Я ужаснулся. Это что же — при Васькином отце хвастливо рассказывать, как мы к его, отцовскому, сердцу пути-дороги искали? Как Васька хулиганил напропалую — потому что, по нашим наблюдениям, Николай Степанович частенько пускал гулять свой ремешок по Васькиным мягким местам, а потом Кулак нес к нам свою ответную злость и обиду?.. Я вздохнул, не проронив ни слова, и только глубже вонзил взгляд в пол, будто хотел покрепче зацепиться за него взглядом— чтобы уже никто не сумел заставить меня поднять голову и раскрывать наши тайны.

— Ну, что ж, — поднялась из-за парты Роза. — Понятно, Балтабаев решил поскромничать.

Она улыбнулась и продолжила:

— А между тем, ребята сумели проявить много педагогического чутья и добились того, что, не скроем, долго не удавалось даже учителям.
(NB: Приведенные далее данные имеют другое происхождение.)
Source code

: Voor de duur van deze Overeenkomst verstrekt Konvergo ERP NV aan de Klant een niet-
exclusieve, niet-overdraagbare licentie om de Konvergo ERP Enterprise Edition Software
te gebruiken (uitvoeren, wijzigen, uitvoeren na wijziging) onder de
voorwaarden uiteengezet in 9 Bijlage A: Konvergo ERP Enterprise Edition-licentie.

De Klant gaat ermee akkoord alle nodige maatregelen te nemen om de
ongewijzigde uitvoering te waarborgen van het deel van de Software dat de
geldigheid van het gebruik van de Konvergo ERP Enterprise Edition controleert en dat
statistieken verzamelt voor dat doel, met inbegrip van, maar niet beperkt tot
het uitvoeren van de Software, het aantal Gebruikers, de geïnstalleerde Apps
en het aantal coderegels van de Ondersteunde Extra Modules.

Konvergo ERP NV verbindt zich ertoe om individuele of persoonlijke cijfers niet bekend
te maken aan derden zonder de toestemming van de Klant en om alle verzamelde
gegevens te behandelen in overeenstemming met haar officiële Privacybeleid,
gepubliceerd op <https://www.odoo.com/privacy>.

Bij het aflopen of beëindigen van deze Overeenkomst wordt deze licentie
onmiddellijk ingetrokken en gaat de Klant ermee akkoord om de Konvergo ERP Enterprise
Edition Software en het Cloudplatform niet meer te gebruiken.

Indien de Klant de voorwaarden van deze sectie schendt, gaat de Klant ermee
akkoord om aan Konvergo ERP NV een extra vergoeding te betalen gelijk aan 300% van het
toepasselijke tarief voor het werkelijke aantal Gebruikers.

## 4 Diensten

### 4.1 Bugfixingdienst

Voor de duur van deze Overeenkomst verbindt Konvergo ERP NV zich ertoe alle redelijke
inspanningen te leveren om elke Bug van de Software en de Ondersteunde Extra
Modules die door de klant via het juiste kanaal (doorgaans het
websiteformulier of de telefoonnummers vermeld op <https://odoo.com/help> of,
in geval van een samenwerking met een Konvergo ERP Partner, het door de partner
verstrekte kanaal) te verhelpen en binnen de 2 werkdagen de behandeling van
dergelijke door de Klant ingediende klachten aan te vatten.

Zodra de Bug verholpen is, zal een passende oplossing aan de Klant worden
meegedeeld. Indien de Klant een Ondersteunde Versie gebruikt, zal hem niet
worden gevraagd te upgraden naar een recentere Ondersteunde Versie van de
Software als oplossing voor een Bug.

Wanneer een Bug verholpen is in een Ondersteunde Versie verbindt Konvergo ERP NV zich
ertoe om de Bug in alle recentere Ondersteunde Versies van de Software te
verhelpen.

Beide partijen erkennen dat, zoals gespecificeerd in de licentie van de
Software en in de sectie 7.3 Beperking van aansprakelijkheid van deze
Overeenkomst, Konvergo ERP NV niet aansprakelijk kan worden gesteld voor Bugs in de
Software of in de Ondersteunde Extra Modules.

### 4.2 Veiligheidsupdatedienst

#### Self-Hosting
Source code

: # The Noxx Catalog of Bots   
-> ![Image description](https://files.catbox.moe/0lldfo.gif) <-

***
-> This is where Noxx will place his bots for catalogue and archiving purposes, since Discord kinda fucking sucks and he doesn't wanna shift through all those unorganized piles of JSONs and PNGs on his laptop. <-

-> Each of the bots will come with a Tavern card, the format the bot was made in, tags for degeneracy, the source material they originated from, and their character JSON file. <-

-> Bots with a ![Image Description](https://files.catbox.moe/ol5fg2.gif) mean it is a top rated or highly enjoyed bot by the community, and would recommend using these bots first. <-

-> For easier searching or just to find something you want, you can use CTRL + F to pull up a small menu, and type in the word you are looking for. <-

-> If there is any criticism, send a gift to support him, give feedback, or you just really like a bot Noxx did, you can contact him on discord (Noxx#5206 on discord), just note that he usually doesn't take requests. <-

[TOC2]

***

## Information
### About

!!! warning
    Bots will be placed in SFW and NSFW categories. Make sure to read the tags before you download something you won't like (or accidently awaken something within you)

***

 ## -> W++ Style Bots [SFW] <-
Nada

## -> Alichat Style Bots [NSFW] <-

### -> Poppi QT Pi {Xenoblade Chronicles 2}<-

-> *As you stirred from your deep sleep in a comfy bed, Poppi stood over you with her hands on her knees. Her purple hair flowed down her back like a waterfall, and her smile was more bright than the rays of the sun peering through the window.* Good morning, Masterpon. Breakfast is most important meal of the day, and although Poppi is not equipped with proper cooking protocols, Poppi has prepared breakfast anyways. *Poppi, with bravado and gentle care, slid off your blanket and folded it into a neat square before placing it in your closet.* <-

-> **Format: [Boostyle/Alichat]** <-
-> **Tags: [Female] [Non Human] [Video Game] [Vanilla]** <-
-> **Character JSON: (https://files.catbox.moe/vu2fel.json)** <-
Они внушили Васе

Кулакову, что у него есть талант к изобретательству и столярному делу. Способности у мальчика скромные, но внушение, оказывается, великая вещь. И — пожалуйста!

Кулакова сегодня уже не узнать. Не дерется, не хамит, охотно принимает участие в общественно-полезных делах. Ну, а что воображает себя главным конструктором — так бог с ним, пусть воображает!

Я мельком глянул на Николая Степановича. У него полыхали уши. С такими ушами стоять на перекрестке — все движение остановить можно. Губы его трепетали. Наконец, он вымолвил, с трудом связывая слова:

— А… разве… Васятка… сами ведь признали… старается… лучший проект тахты… Чаем аксакалы наградили… Ленточку резали… Все вранье?..

Каждое слово его летело в меня как увесистый щелбан, от которого невозможно было укрыться. И тут произошло вот что. Дверца шкафа, в котором у нас стоят карты по географии и истории, да ведро с веником и швабра, с грохотом отворилась и в класс… вывалился Васька Кулаков. Он тяжело дышал, кулаки его были крепко сжаты. Все с изумлением смотрели на явление ученика из шкафа. Васька в два прыжка подлетел ко мне, лицо его исказила гримаса.

:— Ты… ты… — силился выдавить. — Ты предатель… Ты… обманул меня… А я… значит, вы смеялись надо мной, когда… я старался…

— Ну, что ты, Вася! — в отчаянии вскричал я. — Никто, никто тебя не обманывал. Ты, и правда, наш главный конструктор!

Васька не слушал меня. Его душили неподдельные слезы. Он бросился к двери и уже с порога прорыдал:

— А я… я… сюрприз хотел… В шкаф спрятался, чтобы в конце собрания всем цветы вручить. Я их специально выращивал дома. Бери, Балтабаев, они твои…

Спасибо!..

Васька хлопнул дверью. Все подавленно молчали. Роза Хегай покачала головой:

— Ну, и воспитание! Без спроса в шкафу сидел. Безобразие!.. Вы бы, Николай Степанович, занялись сыном всерьез. Пропадает парень.

Николай Степанович вздрогнул и забормотал:

— Я… Это… займусь… Нынче же…

Мне показалось, что его правая рука плюхнулась с парты на колени и осторожно поползла к ремню.

— Да, Балтабаев, что-то вы не доработали, — вздохнула Роза.

Не отвечая ей, я подошел к шкафу, собрал все цветы, которые Васька, и правда, до собрания тайно снес сюда, и весь этот огромный сноп поднес Розе Хегай.

— Держите, — хмуро сказал я. — Это вам!